The concert featured music from Kieślowski’s Three Colours trilogy, The Decalogue and The Double Life of Veronique, as well as excerpts from Preisner’s Requiem for My Friend, his musical tribute to the late director.
Joining him on Sunday were singer and composer Lisa Gerrard of Dead Can Dance, the Guildhall Session Orchestra and Choir, guitarist Mitch Dalton, Polish soprano Edyta Krzemień, pianist Konrad Mastyło and violinist Radosław Pujanek.
The performance ended with a standing ovation, according to Poland’s Rzeczpospolita daily.
In the finale, Preisner donned a shipyard worker’s helmet in tribute to Poland's Solidarity movement, which emerged in the wake of the 1980 Gdańsk Shipyard strike to challenge totalitarian rule.

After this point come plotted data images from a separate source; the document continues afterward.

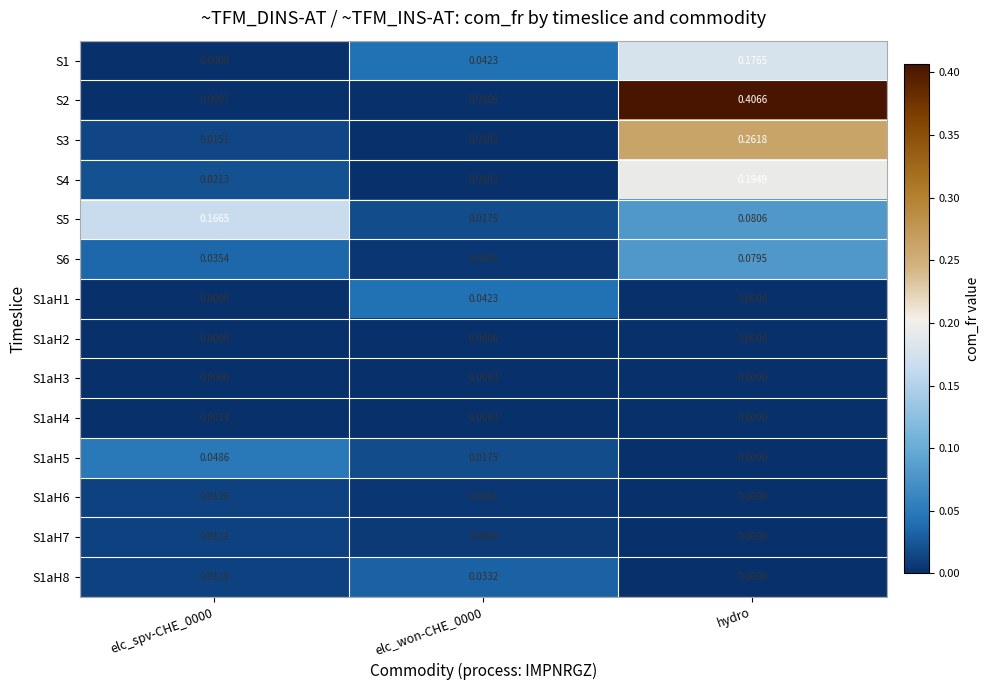

Is the value of S1 at elc_won-CHE_0000 greater than the value of S2 at elc_spv-CHE_0000?

Yes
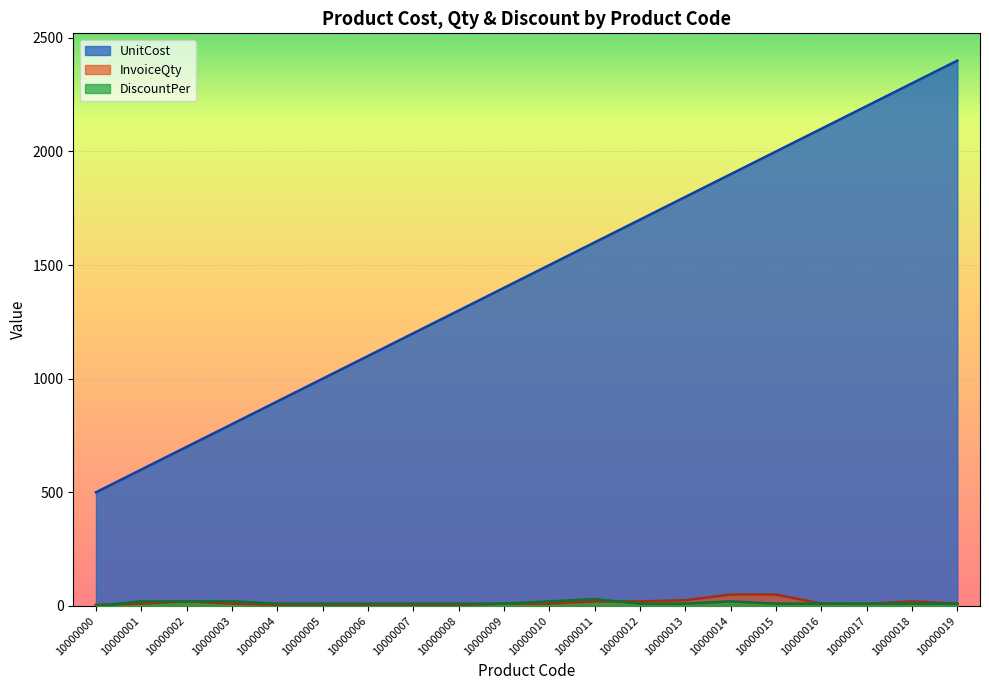

What is the sum of the UnitCost values at 10000008 and 10000007?

2500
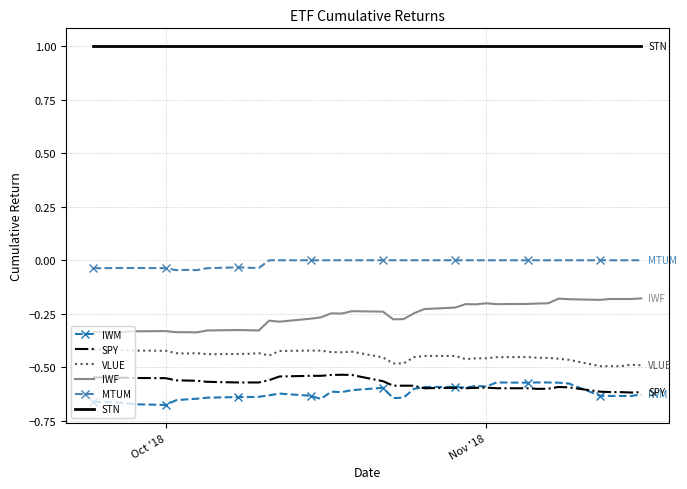

What is the difference between the maximum and minimum values in the SPY series?

0.1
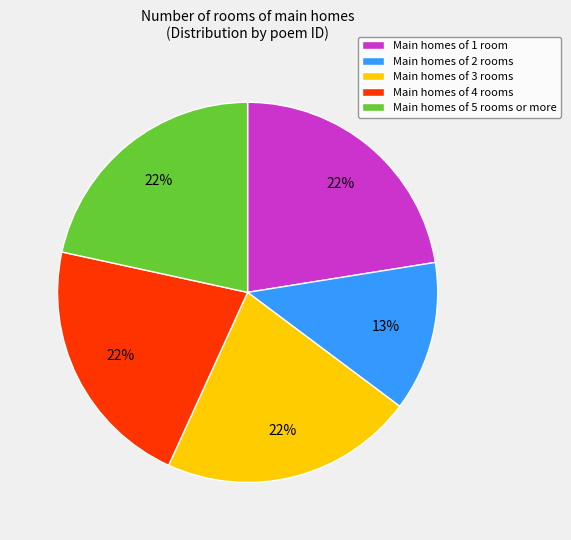

Is there a majority slice in this chart?

No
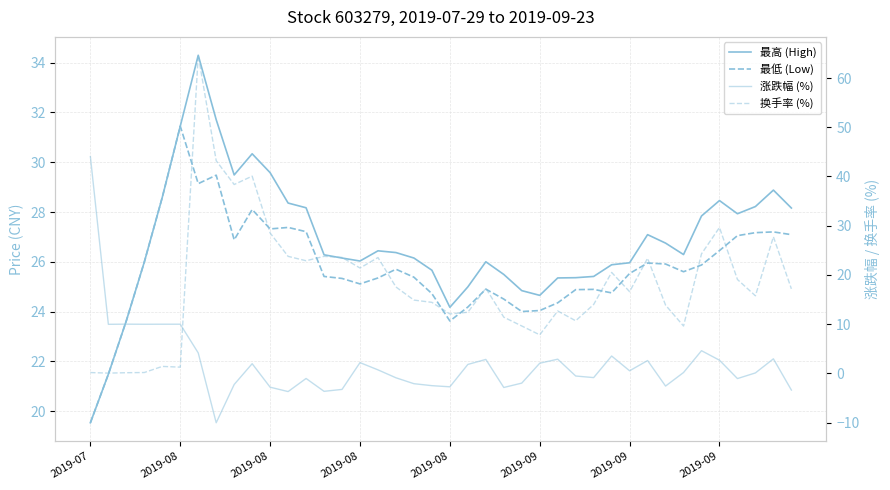

In 换手率 (%), how many points are higher than both neighbors (excluding endpoints)?

11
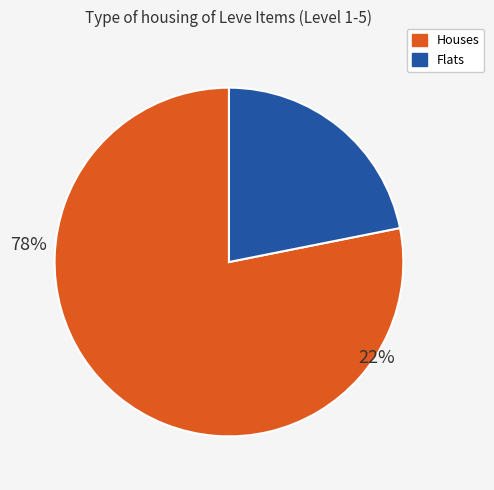

Is it true that Jack-o-lantern is 1% of the pie?

False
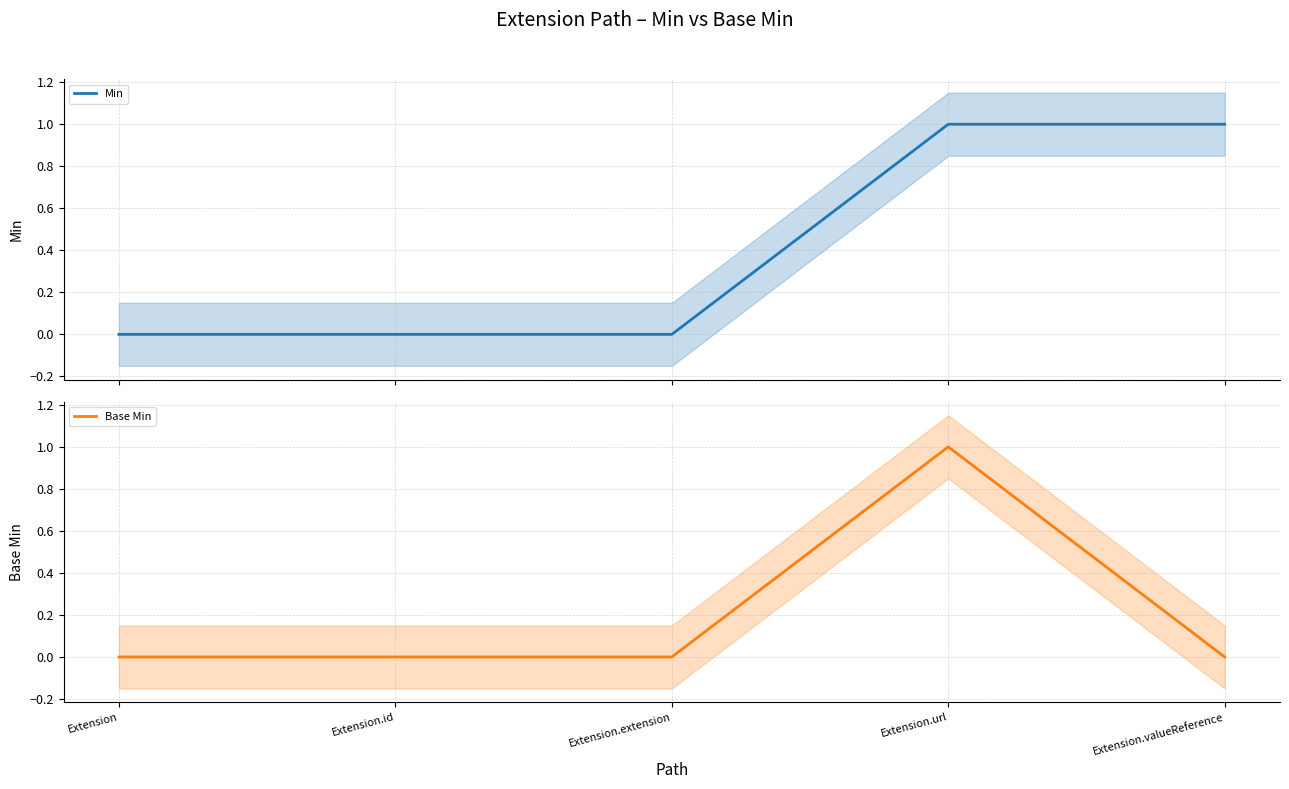

How many lines are shown in the chart?

2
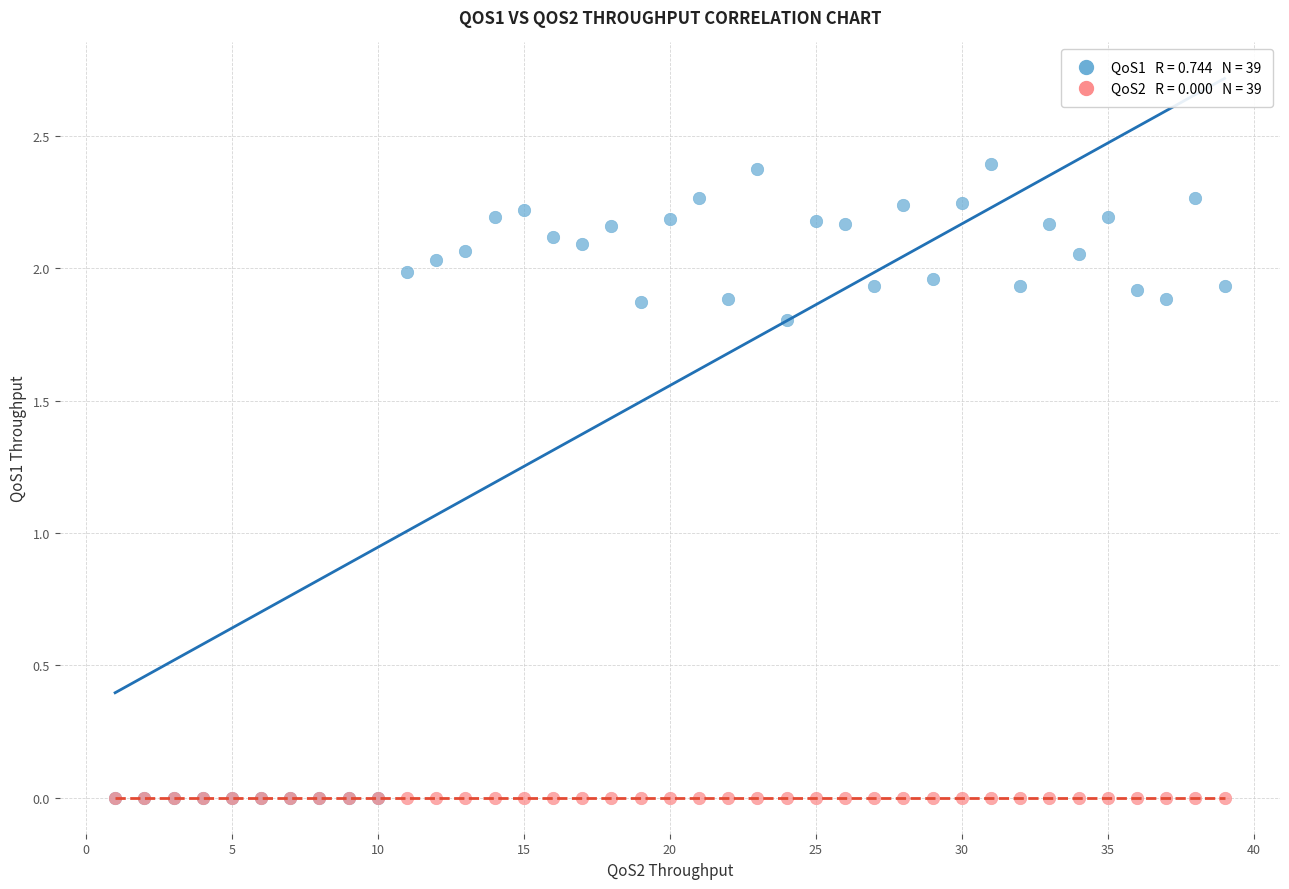

Across all series, what Y value is closest to 1?

1.8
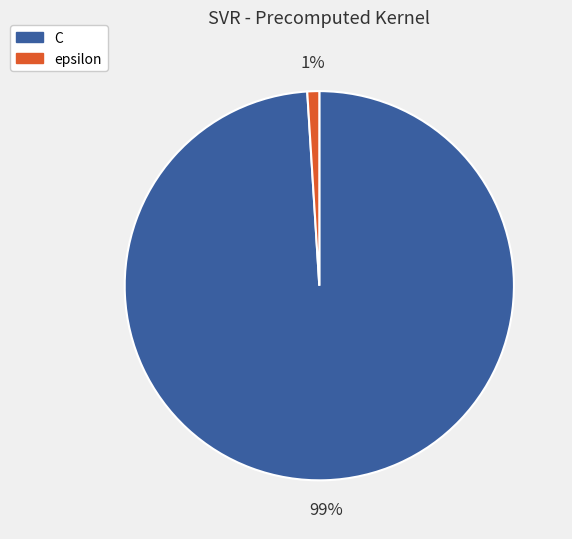

Is the sum of C and epsilon greater than half?

Yes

In addition to his scores for Kieślowski, Preisner has composed music for other leading European directors and created large-scale concert works.
He is widely regarded as one of the most influential film composers of his generation.
In 2011, British musicologist Nicholas Reyland published a study titled Zbigniew Preisner: The Three Colours Trilogy.
Sunday's concert was part of the UK/Poland Season project organized by the British Council, the Adam Mickiewicz Institute in Warsaw and the Polish Cultural Institute in London.
The UK/Poland Season lasts until November and offers more than 100 events in 40 cities in both countries.